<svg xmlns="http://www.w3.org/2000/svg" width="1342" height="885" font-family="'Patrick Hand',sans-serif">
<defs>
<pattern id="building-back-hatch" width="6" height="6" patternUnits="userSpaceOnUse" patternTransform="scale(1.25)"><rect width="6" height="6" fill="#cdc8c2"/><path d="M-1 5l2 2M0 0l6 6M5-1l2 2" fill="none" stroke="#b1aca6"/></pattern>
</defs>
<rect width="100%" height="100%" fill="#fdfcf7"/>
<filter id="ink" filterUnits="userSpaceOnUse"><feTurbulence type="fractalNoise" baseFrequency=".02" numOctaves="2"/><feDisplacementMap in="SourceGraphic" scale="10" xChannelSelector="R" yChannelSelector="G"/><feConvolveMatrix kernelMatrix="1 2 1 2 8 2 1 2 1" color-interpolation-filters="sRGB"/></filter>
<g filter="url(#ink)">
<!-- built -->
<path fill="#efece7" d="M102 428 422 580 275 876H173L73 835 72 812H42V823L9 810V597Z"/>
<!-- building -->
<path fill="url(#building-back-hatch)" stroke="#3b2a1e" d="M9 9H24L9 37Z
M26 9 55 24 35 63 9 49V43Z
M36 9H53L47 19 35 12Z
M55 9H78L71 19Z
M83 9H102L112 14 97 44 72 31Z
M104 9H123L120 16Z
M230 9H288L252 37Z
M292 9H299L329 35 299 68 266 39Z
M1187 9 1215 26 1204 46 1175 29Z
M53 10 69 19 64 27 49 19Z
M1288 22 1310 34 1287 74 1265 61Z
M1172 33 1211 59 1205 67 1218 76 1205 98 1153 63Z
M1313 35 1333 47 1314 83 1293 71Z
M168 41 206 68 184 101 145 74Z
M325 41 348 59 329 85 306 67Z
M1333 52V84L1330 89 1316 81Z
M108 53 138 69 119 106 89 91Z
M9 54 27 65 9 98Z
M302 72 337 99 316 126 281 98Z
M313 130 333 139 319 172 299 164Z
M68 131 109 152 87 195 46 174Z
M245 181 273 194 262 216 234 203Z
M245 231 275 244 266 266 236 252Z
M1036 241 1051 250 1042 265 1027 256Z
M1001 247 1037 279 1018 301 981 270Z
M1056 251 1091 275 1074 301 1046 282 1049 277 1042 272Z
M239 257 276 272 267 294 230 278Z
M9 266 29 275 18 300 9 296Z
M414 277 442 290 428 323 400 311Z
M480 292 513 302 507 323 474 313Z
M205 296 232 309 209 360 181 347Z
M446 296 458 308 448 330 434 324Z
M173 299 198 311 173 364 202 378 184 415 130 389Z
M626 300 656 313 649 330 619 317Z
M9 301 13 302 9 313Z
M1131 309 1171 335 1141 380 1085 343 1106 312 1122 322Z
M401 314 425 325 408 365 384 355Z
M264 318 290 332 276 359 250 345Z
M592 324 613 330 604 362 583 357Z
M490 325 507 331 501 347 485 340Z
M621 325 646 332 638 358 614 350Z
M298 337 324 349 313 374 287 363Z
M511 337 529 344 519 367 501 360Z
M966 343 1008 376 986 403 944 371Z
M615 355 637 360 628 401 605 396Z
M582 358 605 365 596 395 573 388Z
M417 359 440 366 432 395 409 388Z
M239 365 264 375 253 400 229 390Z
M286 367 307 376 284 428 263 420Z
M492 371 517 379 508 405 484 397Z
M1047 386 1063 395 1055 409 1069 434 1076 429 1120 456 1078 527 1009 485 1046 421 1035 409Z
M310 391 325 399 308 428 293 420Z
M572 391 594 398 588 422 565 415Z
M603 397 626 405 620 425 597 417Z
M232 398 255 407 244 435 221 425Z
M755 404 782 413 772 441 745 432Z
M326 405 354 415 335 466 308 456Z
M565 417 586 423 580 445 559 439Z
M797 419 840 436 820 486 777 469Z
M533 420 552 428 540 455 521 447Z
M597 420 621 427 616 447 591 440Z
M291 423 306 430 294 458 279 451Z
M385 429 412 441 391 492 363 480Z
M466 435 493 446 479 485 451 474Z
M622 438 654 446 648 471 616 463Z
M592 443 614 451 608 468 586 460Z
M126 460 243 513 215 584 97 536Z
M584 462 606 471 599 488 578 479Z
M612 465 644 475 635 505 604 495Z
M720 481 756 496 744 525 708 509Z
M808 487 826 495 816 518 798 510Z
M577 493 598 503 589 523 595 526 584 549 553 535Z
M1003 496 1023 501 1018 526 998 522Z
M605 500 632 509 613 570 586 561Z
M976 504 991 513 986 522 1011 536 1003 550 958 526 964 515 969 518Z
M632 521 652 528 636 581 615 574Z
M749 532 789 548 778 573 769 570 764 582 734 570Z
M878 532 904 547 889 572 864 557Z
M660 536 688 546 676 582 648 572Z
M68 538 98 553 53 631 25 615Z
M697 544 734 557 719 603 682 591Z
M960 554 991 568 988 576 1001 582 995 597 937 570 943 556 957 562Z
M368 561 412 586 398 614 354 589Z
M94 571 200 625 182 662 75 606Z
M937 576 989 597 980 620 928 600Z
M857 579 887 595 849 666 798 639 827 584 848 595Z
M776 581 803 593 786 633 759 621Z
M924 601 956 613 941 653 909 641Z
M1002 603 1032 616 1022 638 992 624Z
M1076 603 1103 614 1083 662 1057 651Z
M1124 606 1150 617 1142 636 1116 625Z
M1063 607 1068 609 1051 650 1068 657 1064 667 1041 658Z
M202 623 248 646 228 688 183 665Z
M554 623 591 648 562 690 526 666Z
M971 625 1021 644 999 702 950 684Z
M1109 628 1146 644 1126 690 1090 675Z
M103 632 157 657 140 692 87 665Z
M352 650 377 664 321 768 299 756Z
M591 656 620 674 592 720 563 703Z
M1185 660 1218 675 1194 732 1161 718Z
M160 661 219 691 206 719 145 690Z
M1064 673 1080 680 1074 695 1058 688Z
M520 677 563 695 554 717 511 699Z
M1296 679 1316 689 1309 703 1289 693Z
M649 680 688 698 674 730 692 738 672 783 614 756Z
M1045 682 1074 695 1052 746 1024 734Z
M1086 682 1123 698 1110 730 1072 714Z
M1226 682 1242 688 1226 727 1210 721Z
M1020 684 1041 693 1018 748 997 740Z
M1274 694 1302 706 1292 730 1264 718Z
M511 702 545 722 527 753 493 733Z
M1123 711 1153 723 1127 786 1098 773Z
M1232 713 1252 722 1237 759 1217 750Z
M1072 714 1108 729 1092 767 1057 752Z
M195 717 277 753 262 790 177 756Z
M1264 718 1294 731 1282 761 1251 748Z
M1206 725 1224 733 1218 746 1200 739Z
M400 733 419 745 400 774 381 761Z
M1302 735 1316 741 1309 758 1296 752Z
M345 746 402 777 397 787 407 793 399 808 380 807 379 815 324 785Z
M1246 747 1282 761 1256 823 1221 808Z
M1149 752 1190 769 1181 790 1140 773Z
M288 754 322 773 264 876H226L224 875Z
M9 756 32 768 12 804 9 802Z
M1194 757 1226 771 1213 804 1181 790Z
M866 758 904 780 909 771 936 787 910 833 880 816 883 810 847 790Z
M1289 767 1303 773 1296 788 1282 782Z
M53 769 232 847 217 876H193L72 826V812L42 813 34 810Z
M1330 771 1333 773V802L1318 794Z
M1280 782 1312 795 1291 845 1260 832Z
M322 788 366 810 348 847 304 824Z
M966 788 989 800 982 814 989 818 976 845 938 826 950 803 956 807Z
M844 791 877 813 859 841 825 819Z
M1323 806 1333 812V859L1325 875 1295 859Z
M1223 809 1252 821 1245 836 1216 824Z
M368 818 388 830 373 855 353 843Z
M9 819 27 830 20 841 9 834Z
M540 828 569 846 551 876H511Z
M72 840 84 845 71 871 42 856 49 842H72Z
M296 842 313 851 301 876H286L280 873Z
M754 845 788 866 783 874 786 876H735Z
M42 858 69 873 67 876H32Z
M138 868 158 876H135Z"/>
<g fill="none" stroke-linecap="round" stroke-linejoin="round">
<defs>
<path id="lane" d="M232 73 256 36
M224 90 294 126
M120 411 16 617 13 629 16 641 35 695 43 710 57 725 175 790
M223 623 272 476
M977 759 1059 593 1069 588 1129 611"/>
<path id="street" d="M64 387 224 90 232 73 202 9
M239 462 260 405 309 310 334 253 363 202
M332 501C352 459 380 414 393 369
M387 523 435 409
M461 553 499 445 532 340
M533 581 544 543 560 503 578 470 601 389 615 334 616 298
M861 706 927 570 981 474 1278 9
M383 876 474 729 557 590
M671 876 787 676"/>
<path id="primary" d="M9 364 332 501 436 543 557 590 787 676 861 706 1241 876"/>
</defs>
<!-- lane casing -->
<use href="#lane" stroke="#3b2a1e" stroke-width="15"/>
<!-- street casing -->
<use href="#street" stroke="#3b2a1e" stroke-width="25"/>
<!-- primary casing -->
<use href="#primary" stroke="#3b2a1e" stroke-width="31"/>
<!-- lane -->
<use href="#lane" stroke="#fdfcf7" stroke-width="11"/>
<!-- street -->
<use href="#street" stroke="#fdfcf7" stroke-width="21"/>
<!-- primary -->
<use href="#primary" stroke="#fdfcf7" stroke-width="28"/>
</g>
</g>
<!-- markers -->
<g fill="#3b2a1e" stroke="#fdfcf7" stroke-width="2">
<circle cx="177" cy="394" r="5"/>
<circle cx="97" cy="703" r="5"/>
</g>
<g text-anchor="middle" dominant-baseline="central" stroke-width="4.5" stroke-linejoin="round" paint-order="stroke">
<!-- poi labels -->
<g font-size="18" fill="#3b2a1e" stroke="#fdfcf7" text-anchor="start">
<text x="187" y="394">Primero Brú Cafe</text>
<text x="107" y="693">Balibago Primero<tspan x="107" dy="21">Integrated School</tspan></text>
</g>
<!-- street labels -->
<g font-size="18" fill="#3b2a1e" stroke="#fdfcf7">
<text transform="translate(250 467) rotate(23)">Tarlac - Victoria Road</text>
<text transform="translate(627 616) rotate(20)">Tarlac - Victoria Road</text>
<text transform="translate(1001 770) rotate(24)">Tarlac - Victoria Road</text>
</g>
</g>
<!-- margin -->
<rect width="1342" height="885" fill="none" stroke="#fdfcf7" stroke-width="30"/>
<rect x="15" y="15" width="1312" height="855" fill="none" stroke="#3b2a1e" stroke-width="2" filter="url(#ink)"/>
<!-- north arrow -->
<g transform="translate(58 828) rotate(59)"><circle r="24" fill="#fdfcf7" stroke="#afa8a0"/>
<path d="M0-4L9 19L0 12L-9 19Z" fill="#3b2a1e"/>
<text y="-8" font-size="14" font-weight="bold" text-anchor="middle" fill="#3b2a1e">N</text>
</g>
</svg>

WHAT YOU SHOULD DO =>
Copy out the lines above exactly, beginning at the one that contains "M866 758 904" and ending at the one that contains "M322 788 366 810 348 847 304 824Z".

COMPLETED TASK =>
M866 758 904 780 909 771 936 787 910 833 880 816 883 810 847 790Z
M1289 767 1303 773 1296 788 1282 782Z
M53 769 232 847 217 876H193L72 826V812L42 813 34 810Z
M1330 771 1333 773V802L1318 794Z
M1280 782 1312 795 1291 845 1260 832Z
M322 788 366 810 348 847 304 824Z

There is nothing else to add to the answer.